Konusu savaş ile ilgili sahnelerde mehter daima alemdarların arkasında bulunur. Orduya komut ve işaret vermek amacıyla zurnazenlerin daima takımın nünde sıralanmış oldukları dikkati çeker. Arkada davullar ve onların da arkasında boruzenler yer alır. Mehteri oluşturan figürlerin sayısı sahnelerin genelinde azdır. Mehter ordunun önemli bir parçası olarak vurgulanır. Savaş ve ordunun yürüyüşü ile ilgili sahnelerde, mehterde kullanılan çalgılar sadece davul, zurna, boru ve nâkkare ile sınırlanmıştır. Her bir çalgıdan çift olarak tasvir edilmiş olan mehter konusu ne olursa olsun daima icra halinde gözlenir. Bir gelenek olarak kırmızı çuha ile kaplanmış davullar Osmangazi’nin anısına duyulan saygıdan ötürüdür. Bilindiği gibi Selçuklu sultanı hakimiyet alâmeti olarak Osman Gazi’ye davulu kırmızı bir çuhaya sarılı olarak göndermişti.11 Padişahın yer aldığı savaş sahnelerinde mehter takımı daha düzenli ve görkemli olarak yansıtıldığı halde, serdar mehterleri figürler arasına karışmış olarak tasvir olunmaktadır. Savaş sırasında Osmanlı ordusunda kös kullanıldığı bilindiği halde, sahnelerin genelinde köslere hiç yer verilmemiştir (Res. 12-13).

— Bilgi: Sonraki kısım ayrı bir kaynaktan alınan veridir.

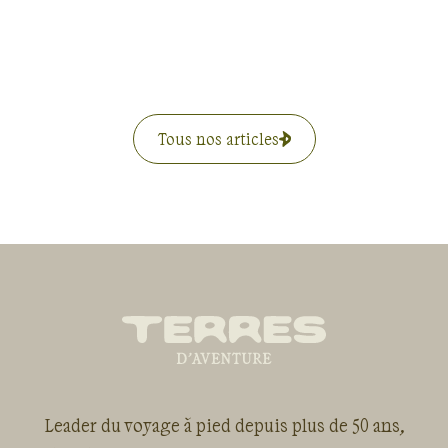
Tous nos articles
Leader du voyage à pied depuis plus de 50 ans,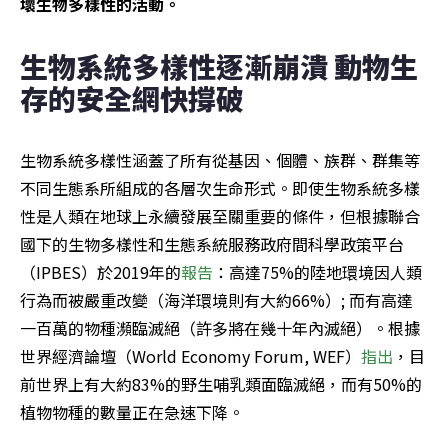
壞生物多樣性的活動。
生物系統多樣性逐漸崩潰 動物生
存的安全網快撐破
生物系統多樣性涵蓋了所有從基因、個體、族群、群集等
不同生態系所組成的各層次生命形式。即使生物系統多樣
性是人類在地球上永續發展至關重要的條件，但根據聯合
國下的生物多樣性和生態系統服務政府間科學政策平台
（IPBES）於2019年的
報告
：高達75%的陸地環境因人類
行為而被嚴重改變（海洋環境則有大約66%）; 而有高達
一百萬的物種瀕臨滅絕（許多將在幾十年內滅絕）。根據
世界經濟論壇（World Economy Forum, WEF）
指出
，目
前世界上有大約83%的野生哺乳類面臨滅絕，而有50%的
植物物種的數量正在急速下降。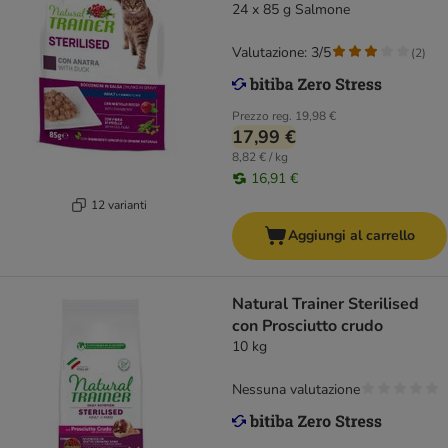
24 x 85 g Salmone
Valutazione: 3/5
(
2
)
Prezzo reg.
19,98 €
17,99 €
8,82 € / kg
16,91 €
12 varianti
Aggiungi al carrello
Natural Trainer Sterilised
con Prosciutto crudo
10 kg
Nessuna valutazione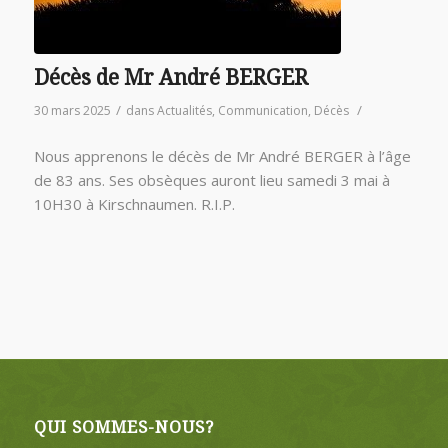
Décès de Mr André BERGER
/
/
30 mars 2025
dans
Actualités
,
Communication
,
Décès
Nous apprenons le décès de Mr André BERGER à l’âge
de 83 ans. Ses obsèques auront lieu samedi 3 mai à
10H30 à Kirschnaumen. R.I.P.
QUI SOMMES-NOUS?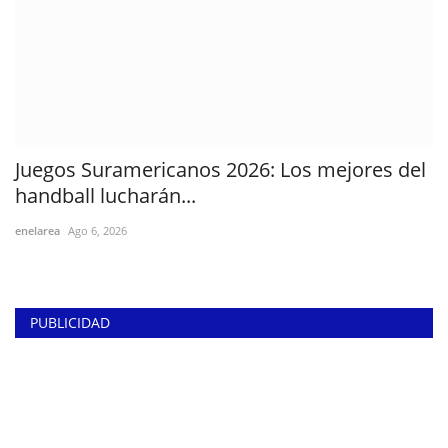
Juegos Suramericanos 2026: Los mejores del
handball lucharán...
enelarea
Ago 6, 2026
PUBLICIDAD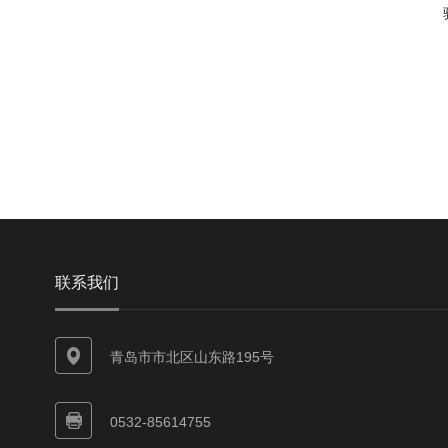
联系我们
青岛市市北区山东路195号
0532-85614755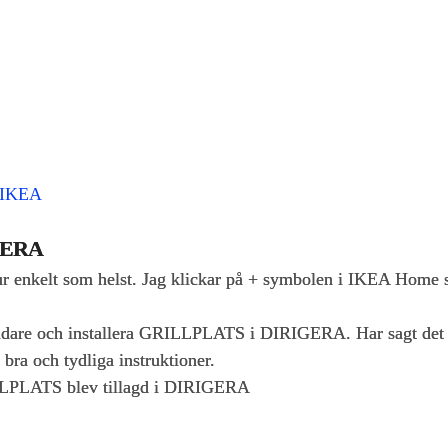
– IKEA
IGERA
nkelt som helst. Jag klickar på + symbolen i IKEA Home sma
vidare och installera GRILLPLATS i DIRIGERA. Har sagt det 
bra och tydliga instruktioner.
RILLPLATS blev tillagd i DIRIGERA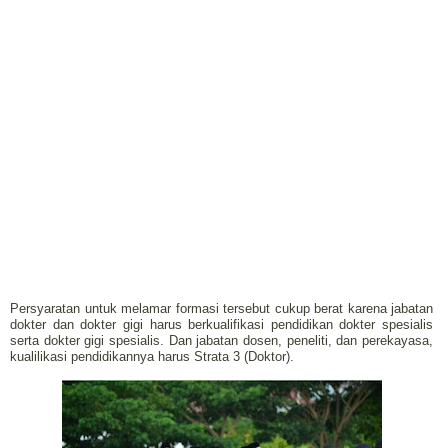
Persyaratan untuk melamar formasi tersebut cukup berat karena jabatan
dokter dan dokter gigi harus berkualifikasi pendidikan dokter spesialis
serta dokter gigi spesialis. Dan jabatan dosen, peneliti, dan perekayasa,
kualilikasi pendidikannya harus Strata 3 (Doktor).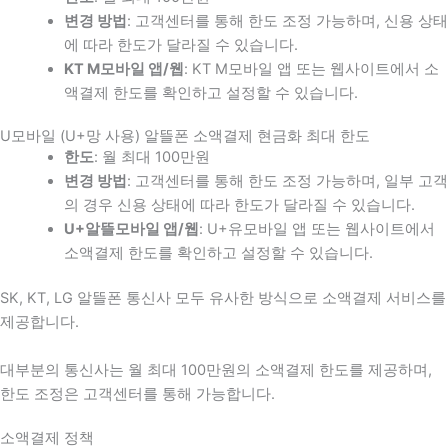
변경 방법
: 고객센터를 통해 한도 조정 가능하며, 신용 상태
에 따라 한도가 달라질 수 있습니다.
KT M모바일 앱/웹
: KT M모바일 앱 또는 웹사이트에서 소
액결제 한도를 확인하고 설정할 수 있습니다.
U모바일 (U+망 사용) 알뜰폰 소액결제 현금화 최대 한도
한도
: 월 최대 100만원
변경 방법
: 고객센터를 통해 한도 조정 가능하며, 일부 고객
의 경우 신용 상태에 따라 한도가 달라질 수 있습니다.
U+알뜰모바일 앱/웹
: U+유모바일 앱 또는 웹사이트에서
소액결제 한도를 확인하고 설정할 수 있습니다.
SK, KT, LG 알뜰폰 통신사 모두 유사한 방식으로 소액결제 서비스를
제공합니다.
대부분의 통신사는 월 최대 100만원의 소액결제 한도를 제공하며,
한도 조정은 고객센터를 통해 가능합니다.
소액결제 정책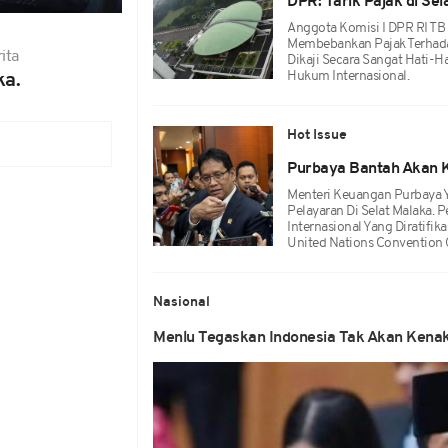
DPR: Tarik Pajak di Se
Anggota Komisi I DPR RI T
Membebankan Pajak Terhadap
ita
Dikaji Secara Sangat Hati-H
Hukum Internasional.
ka.
Hot Issue
Purbaya Bantah Akan K
Menteri Keuangan Purbaya 
Pelayaran Di Selat Malaka.
Internasional Yang Diratifik
United Nations Convention 
Nasional
Menlu Tegaskan Indonesia Tak Akan Kenaka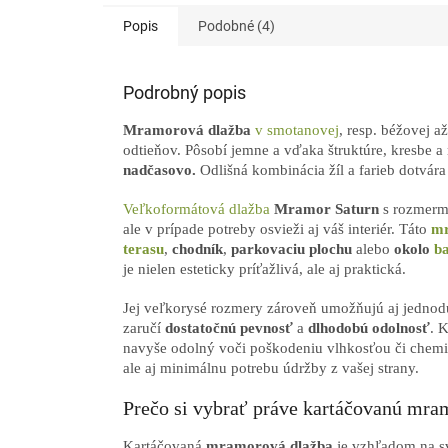
Popis
Podobné (4)
Podrobný popis
M
ramorová dlažba
v smotanovej
, resp. béžovej a
odtieňov. Pôsobí jemne a vďaka štruktúre, kresb
nadčasovo.
Odlišná kombinácia žíl a farieb dotvára
Veľkoformátová dlažba
Mramor Saturn
s rozmer
ale v prípade potreby osvieži aj váš interiér. Táto
mr
terasu
,
chodník
,
parkovaciu plochu
alebo
okolo
b
je nielen esteticky príťažlivá, ale aj praktická.
Jej veľkorysé rozmery zároveň umožňujú aj jedno
zaručí
dostatočnú pevnosť
a
dlhodobú odolnosť
. 
navyše
odolný voči poškodeniu vlhkosťou či chemi
ale aj minimálnu potrebu údržby z vašej strany.
Prečo si vybrať práve kartáčovanú mr
Kartáčovaná
mramorová dlažba
je vzhľadom na svo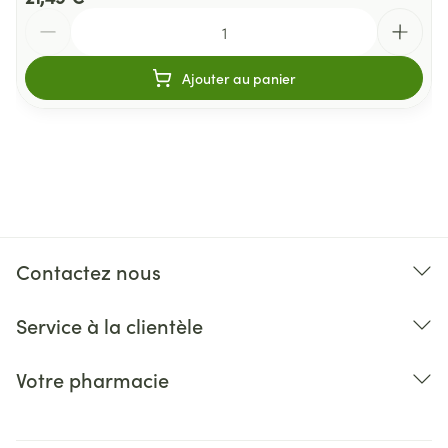
Quantité
Ajouter au panier
Contactez nous
Service à la clientèle
Votre pharmacie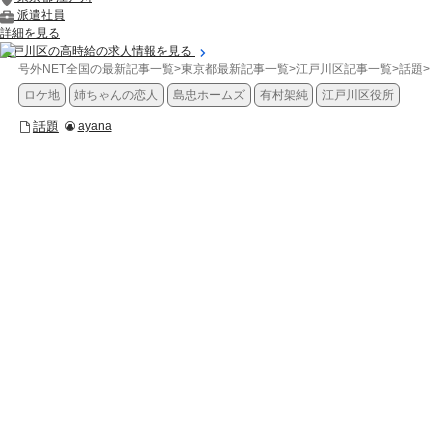
派遣社員
詳細を見る
江戸川区の高時給の求人情報を見る
号外NET全国の最新記事一覧
>
東京都最新記事一覧
>
江戸川区記事一覧
>
話題
>
【
ロケ地
姉ちゃんの恋人
島忠ホームズ
有村架純
江戸川区役所
話題
ayana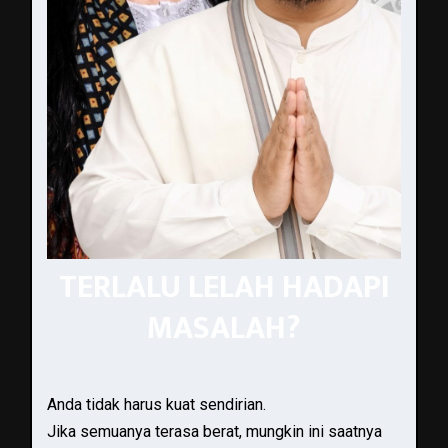
TERLALU LELAH HADAPI
MASALAH?
Anda tidak harus kuat sendirian.
Jika semuanya terasa berat, mungkin ini saatnya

İdam törenleri ile ilgili sahnelerde (Şehinşahnâme I. (İ.Ü.K. F. 1404)12 tören sırasında sadece bir çift kös kullanılmaktadır. Kûsiler düşman esiri olup çalınan kös de yine düşman kösüdür (Res. 14).

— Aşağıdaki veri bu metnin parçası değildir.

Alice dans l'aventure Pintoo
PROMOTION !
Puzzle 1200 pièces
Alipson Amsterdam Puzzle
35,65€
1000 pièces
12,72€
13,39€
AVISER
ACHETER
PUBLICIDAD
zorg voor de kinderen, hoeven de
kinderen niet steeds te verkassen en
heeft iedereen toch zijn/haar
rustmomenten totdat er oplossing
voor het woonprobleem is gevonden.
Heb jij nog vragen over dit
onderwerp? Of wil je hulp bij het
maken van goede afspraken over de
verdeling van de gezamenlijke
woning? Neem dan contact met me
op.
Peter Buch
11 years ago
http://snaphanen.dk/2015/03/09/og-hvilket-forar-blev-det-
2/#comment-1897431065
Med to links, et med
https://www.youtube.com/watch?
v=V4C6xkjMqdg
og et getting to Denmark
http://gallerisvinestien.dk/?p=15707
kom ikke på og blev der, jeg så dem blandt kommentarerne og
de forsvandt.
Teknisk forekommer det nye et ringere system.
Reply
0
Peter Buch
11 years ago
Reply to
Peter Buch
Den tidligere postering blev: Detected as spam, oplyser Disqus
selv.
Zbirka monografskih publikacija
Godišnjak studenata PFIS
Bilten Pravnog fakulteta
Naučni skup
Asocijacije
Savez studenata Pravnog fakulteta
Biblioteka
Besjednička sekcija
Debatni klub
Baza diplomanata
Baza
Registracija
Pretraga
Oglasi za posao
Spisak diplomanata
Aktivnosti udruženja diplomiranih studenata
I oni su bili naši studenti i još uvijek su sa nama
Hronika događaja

Cenaze ile ilgili sahnelerde mehterin yine ordu içindeki varlığı vurgulanır. Bu konuya ait iki minyatür Nüzhet (al-esrâr) al-Ahbâr der Sefer-i Zigetvar (TSMK., H. 1339)13 ile Tarih-i Sultan Süleyman (Dublin, The Chester Beatty Library, MS. 413)14 adlı yazmalarda yer alır (Res. 15). Her iki sahne aynı olayı betimler. Sahnelerde tabl-ı alem mehteri yine icra halinde tasvir edilmiştir. Halbuki felaket ve yas gibi olağanüstü durumlarda mehterin sustuğu bilinmektedir. Bunun nedeni padişahın ölüm haberinin ordudan gizli tutulmuş olduğudur. Konusu ne olursa olsun hiçbir nakkaşın mehteri suskun olarak tasvir etmiş olduğu görülmez. Cenaze ile ilgili sahnelerde tepeler üzerinde padişahı izleyen mehter alemdarların arkasında bulunur. Mehteri oluşturan figürlerin ve çalgıların sayısı oldukça azdır. Padişah ile ilgili sahnelerin genelinde Osmanlı ordusu daima kalabalık, düzenli sıralar halinde, güçlü ve görkemli olarak tasvir olunmaktadır.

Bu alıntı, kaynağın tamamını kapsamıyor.